I felt him shift his position, but he never replied. I felt his stare at me but I didn't mind it. It's ironic how I knew how much he hated me but it felt like I was in the safest place in the world right now. And he never left until I drifted into a deep sleep.

~*~

I could already feel the throbbing headache before I could even open my eyes. A groan escaped my dry lips as I slowly sat up, holding my head as I rest against the headboard of the bed. It was one of those terrible hangovers. The last time I'd had this kind of hangover was when Tetsurou dragged me to drink with him at the house because he was a curious cat. I needed to unwind, he said. It'll be fun, he said. I puffed out a breath. I also found out that I get really red, hot and blotchy so I never touched alcohol ever since.

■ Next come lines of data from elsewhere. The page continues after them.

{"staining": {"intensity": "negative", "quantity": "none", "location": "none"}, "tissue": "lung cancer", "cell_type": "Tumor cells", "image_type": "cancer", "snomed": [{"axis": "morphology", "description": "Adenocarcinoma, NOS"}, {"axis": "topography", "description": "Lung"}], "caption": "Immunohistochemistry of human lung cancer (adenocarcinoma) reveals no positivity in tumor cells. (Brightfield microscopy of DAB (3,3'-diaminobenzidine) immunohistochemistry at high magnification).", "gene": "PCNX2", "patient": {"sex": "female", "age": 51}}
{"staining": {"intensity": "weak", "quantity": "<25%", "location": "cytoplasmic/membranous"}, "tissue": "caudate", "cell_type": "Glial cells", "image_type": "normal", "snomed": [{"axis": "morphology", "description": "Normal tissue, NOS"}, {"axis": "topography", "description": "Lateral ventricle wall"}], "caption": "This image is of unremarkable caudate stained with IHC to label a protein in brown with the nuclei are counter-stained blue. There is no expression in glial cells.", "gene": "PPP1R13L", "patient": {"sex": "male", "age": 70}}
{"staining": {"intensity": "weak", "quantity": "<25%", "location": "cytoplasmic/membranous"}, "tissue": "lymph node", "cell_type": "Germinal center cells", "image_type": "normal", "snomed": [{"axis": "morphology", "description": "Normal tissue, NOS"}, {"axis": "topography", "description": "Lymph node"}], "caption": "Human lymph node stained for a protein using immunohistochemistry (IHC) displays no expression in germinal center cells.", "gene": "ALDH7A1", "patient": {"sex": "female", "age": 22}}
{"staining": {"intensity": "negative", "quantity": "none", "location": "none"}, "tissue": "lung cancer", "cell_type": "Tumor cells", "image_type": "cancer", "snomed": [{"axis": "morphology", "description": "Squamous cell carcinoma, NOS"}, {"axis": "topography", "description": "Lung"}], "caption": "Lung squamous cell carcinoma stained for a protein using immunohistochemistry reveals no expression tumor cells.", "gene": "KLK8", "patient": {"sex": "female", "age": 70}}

Even with the throbbing headache and slightly itchy skin, I drank the half-empty glass of water on the nightstand to put moisture to my dry throat. My mind instinctively went back to our conversation last night. Alcohol is such a huge scam. I thought that it can drown all of my feelings, guilt, regrets and my could have beens, but it all just amplified and resurfaced everything. I forced myself to forget the look of hurt and disdain in his eyes as he stared straight into me. Even in my drunken dreams, my thoughts were still filled with the thoughts of how sorry I am and how much I had missed him.